My little happiness was surprising--a colleague asked me a chair question, a job that doesn't really start for me until July. And I just loved helping her. Maybe I will shock myself and enjoy parts of this job? Maybe I'm just happy to talk to people?

And Q: We've had a lot of trouble encouraging him to try new things, reading-wise. Since we've arrived he's spent hours a day reading and re-reading his favorite series, which has in it 70 graphic novels. School sent home a new graphic novel; I made him read it. And he loved it. What a delight to revel in finding a new joy with Q. In trying something new, expanding your horizons, and finding something new to love. (Such a challenge to help him get there.) (Generally, I'm trying to accept that he can choose what to read and that perhaps his favorite series is a familiar comfort in a world that I've upended by dragging him to another country for a year and forcing him into so many museums and churches.)

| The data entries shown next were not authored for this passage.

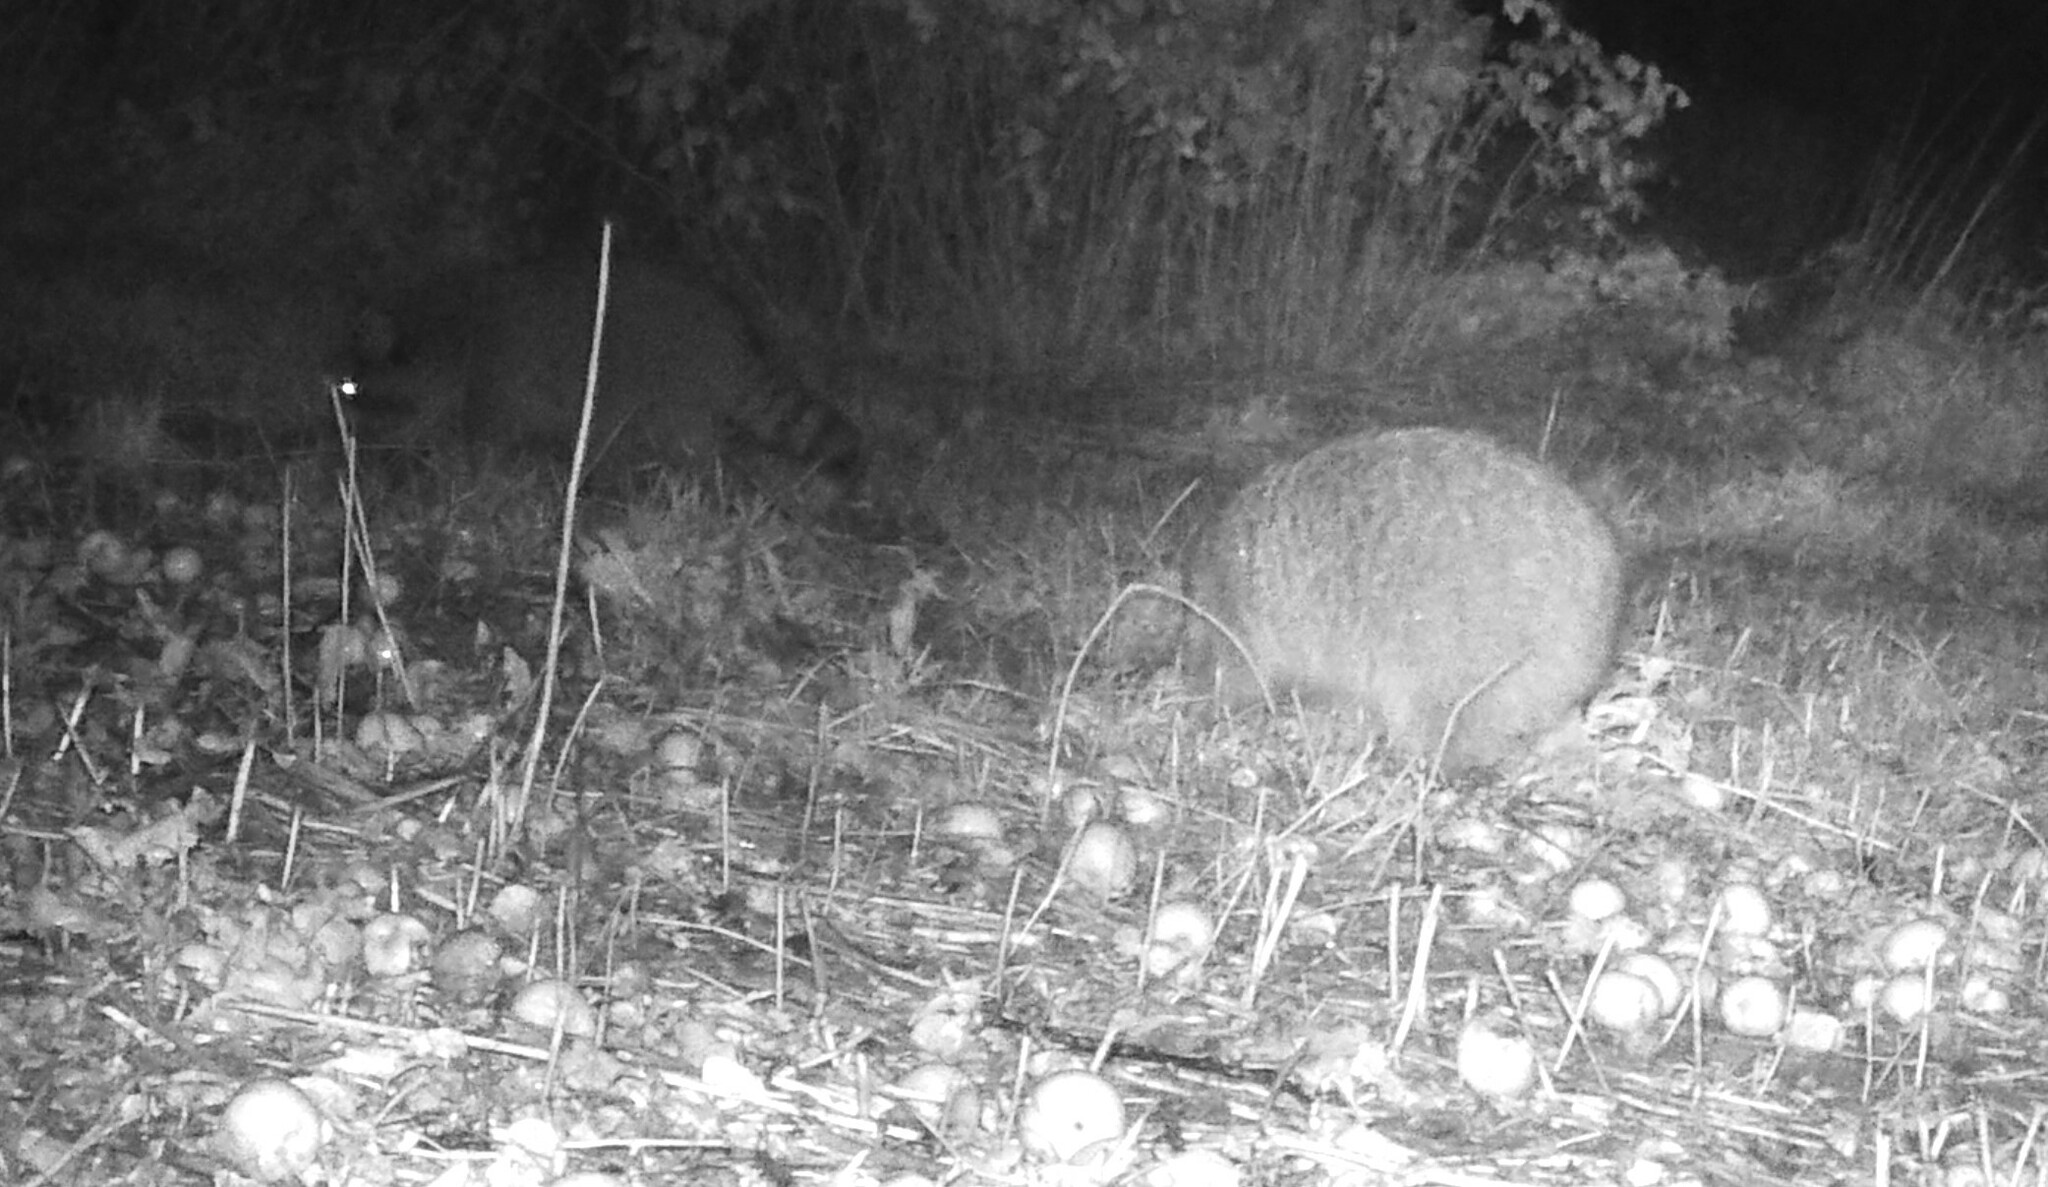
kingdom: Animalia
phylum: Chordata
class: Mammalia
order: Carnivora
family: Procyonidae
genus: Procyon
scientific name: Procyon lotor
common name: Raccoon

In my work I'm prepping a presentation for the end of the week, and continuing to make progress with my last chapter. And manage lots of little emails. 

In my reading, I am, embarrassingly, listening to Slow Productivity. I have a humiliating weakness for self-help books. I (finally) finished Offshore, which I loved. It ends (as well as begins) in media res. Blaze and I are loving The Wild Robot Escapes.